I have a Bipolar Disorder and my husband has a Borderline Personality Disorder. Often people are asking both of us: „How do you get along with each other? Often it is very difficult to get along having such personality disorders? How do you deal with each other?“
Good questions, I think…
Basically, love is with us in the foreground. Our guiding quote in our life is a text from the bible. It is 1. Corinthian 13:8 Love never fails!. Another motto is, never to go to bed, until resolving all our disagreements. With these two basics we have cultivated love in our life.
But how did wie do this concrete? How does this work dayly?
- Our attitude is, we appreciate each other.
This „attitude-basic“, how I do call it, is the most important requirement for a positive together.
- If a disagreement is appearing, we ask each other.
For example: I’m just working (I’m writting) and my husband says something to me. I’m very concentrated on my work and don’t hear him. I only hear, that he has said something. I ask him, what he has said. His answer: „You never listen to me!“
At this moment a great dispute could develop. But what do we do?
I first ask him: „What do you mean?“ His answer: „As I said, you never listen to me!“ My answer: „My dear sweetheart, could you imagine, that you are hurting me with these words? You know, I love you very much, but with this kind of ascertainment, you deeply hurt my soul.“ He is thinking. I touch his arm and look into his eyes. Then I say: „I know you don’t want to hurt me. Would it be OK for you, if you rethink your generalized opinion again?“ He ist thinking again and a touching conversation follows…
Our contrarian views at the beginning are vanishing. Just as we ask the questions we had a new basis for a following conversation.
We touch each other when we talk together.
Touching each other is a nonverbal sign for still existing love despite the first criticism.
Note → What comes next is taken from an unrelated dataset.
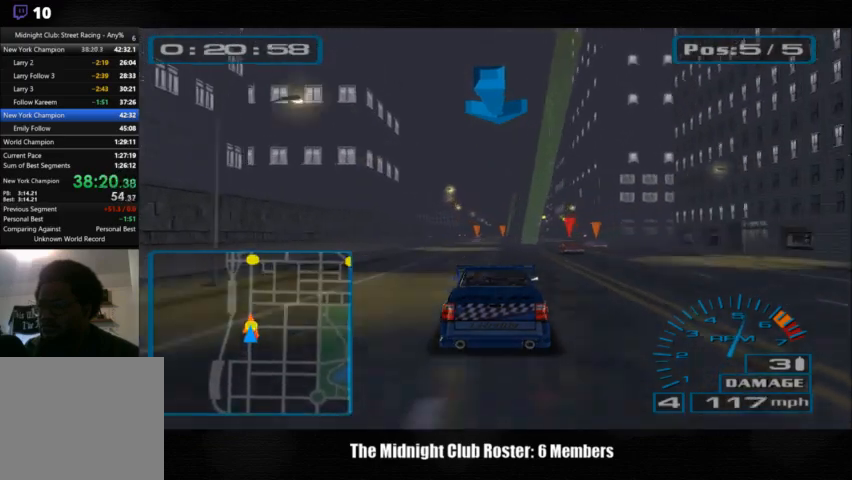
{"buttons": [], "left_stick": "center", "right_stick": "up", "events": []}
Yes, there was a hurting general statement but by touching my husband shows him the information, my partner loves me despite all. Love will not be reduced. That all means a secure basis for conversation. If both rethink their words, nobody loses anything.
- After such a kind of conversation we thank each other.
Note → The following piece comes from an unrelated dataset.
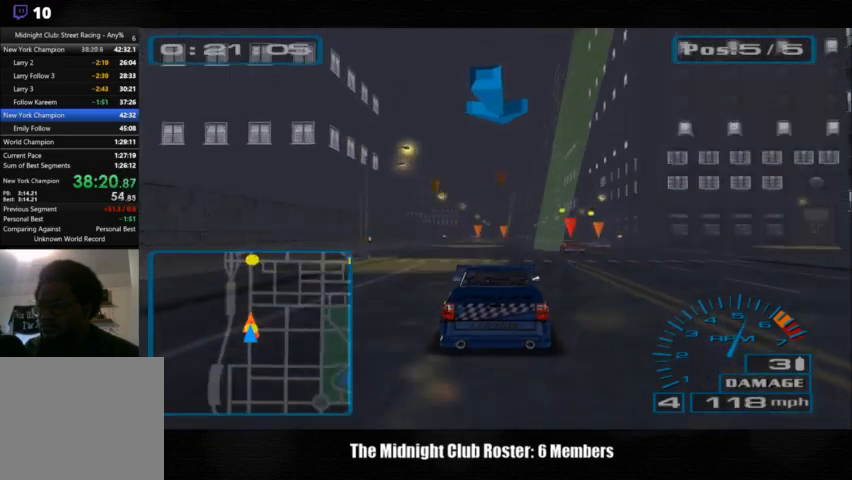
{"buttons": [], "left_stick": "center", "right_stick": "up", "events": []}
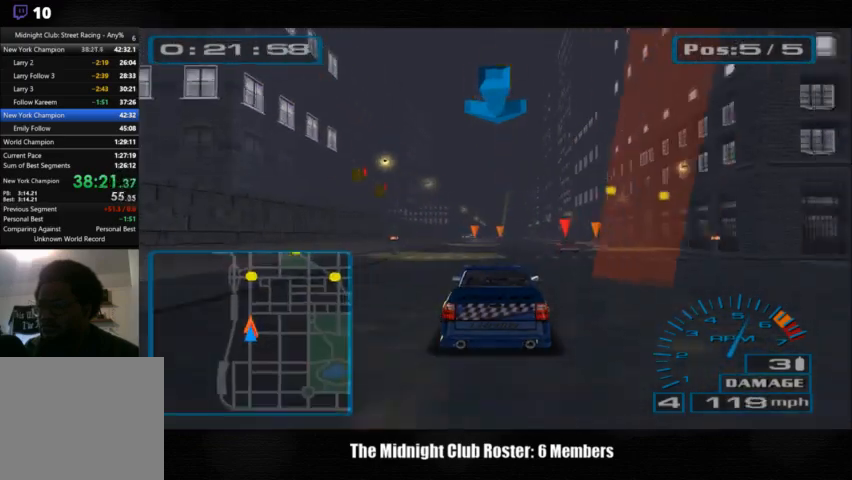
{"buttons": ["R2"], "left_stick": "center", "right_stick": "up", "events": [[500, "R2", "down"]]}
The gratitude to the other plays a very important role. At the end of such a conversation it’s possible that turbulence feelings or a depressive mood remains. By thanking each other, these points will be eliminated.
In this way, a disagreement probably never occurs and mutually hurting doesn’t follow.
My husband and I practiced the described kind of communication during the last seven years. So our love could grow day by day. And now – we love each other more than before!